29 Ocak 2008 00:00

GÜNCEL


Yeni Şafak gazetesinin haberine göre; geçen hafta toplanan Bakanlar Kurulu’na kıdem tazminatı ile ilgili bir değişiklik taslağı sunulmuş. Bu taslak 30 Ocak günü Ekonomi Koordinasyon Kurulu’nda (EKK) ele alınacakmış.
Taslakta üç alternatif bulunuyormuş. Birincisi, kıdem tazminatının tamamen kaldırılması ve işsizlik sigortasının artırılması; ikincisi, her ay kesilen primlerle bir fon oluşturulması ve emeklilik durumunda fondan ödeme yapılması; üçüncüsü ise konut edindirme fonu gibi bir fon oluşturularak her ay işçinin hesabına yatırılacak primleri işçinin emekli olduğunda neması ile birlikte alması şeklindeymiş.
Üç önerinin de patronlar lehine işçi sınıfı aleyhine olduğu çok açık.
İşçi sınıfının haklarını yüz yıl öncesine götüren yeni İş Kanunu çıkmadan önce de, kanun böyle süslü laflarla işçi sınıfına yutturulmaya çalışılıyordu. İşçiler şimdi yeni kanunun getirdiklerini yaşayarak öğreniyor.
AKP Hükümeti, kıdem tazminatını yıllardır kaldırmaya çalışıyor. İş Kanunu çıkarılırken kıdem tazminatının da kaldırılması önerileri vardı. AKP, işçi sınıfının tepkisinden çekinerek kıdem tazminatının kaldırılması işini uygun bir zamana erteledi.
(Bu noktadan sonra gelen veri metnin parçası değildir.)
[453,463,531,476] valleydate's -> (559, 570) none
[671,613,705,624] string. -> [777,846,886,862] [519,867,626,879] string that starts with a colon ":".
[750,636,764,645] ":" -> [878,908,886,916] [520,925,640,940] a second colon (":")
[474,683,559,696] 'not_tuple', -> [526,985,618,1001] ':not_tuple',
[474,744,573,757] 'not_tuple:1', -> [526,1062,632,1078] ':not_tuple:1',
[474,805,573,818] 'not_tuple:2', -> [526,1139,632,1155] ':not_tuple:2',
Demek ki, şimdi uygun zamanın geldiğini düşünüyorlar.
Kıdem tazminatının kaldırılıp işsizlik sigortasının yükseltilmesi tamamen bir aldatmacadır. İşsizlik sigortası ile kıdem tazminatı ayrı konulardır. İşsizlik sigortası işçi sınıfı açısından kazanılmış bir haktır. İşsizlik sigortası maaşı elbette artırılmalı ve işsiz birinin ailesi ile yaşayabileceği bir miktara yükseltilmelidir. Fakat, kıdem tazminatını kaldırarak işsizlik sigortasını yükseltmek, yaşamak için su ve ekmeğe ihtiyacı olan birine suyu vermeyi tamamen kesip verdiği ekmeği artırmaya benzer. Kıdem tazminatı emeklilikte işçinin birtakım ihtiyaçlarını karşılaması için toplu para elde etmesi demektir.
Üstelik biz artırılan ücretleri vs. çok iyi biliyoruz. Bugün yüzde yüz artırılan bir ücret, üç-beş sene içinde tırtıklana tırtıklana reel olarak önceki durumuna getirilir. İşsizlik sigortası artırıldığında da en fazla on sene sonra reel olarak eski hale gelecektir.
Kıdem tazminatı için bir fon kurulması ise sadece patronları rahatlatmaya yönelik bir düşüncedir. Patronlar bu fona prim ödemeyecektir. Ödenen pirimler geçmişte SSK’da olduğu gibi yine patronlara peşkeş çekilecek ve çarçur edilecektir. Üstelik dokuz bin gün prim ödeme ve emekli olma koşulları gibi koşullarla bu fondan işçilerin emeklilik tazminatı alması mümkün olmayacaktır. Bu fon hikayesi patronlar ve hükümetler tarafından otuz senedir düşünülmekte ama işçilerin ve sendikaların karşı çıkması nedeniyle yürürlüğe konamamaktadır. Şimdi, otuz senelik aş tekrar ısıtılıp işçilerin önüne konulmak istenmektedir.
Konut edindirme fonu gibi kıdem tazminatı fonu oluşturulması durumunda ise bu fonun sonu, konut edindirme fonunun sonu ne olduysa öyle olacaktır. İşverenden kesilen çok küçük primler, otuz kırk yıl sonra emekli olacak işçinin eline mevcut durumda alabileceği kıdem tazminatının onda biri bile olamayacak bir miktar olarak ödenecektir.
Anlaşıldığı kadarıyla AKP Hükümeti, birbiri peşi sıra yasalarla bir saldırıya hazırlanıyor. Genel Sağlık ve Sosyal Sigortalar Kanunu, Kıdem Tazminatının Kaldırılması Kanunu, Sendikalar Kanunu, Toplusözleşme ve Grev Kanunu vd... Bu durumda emekçilerin SSGSS için oluşturdukları birlik ve mücadele kararının, diğer saldırıları da kapsayacak şekilde genişletilmesi gerekiyor.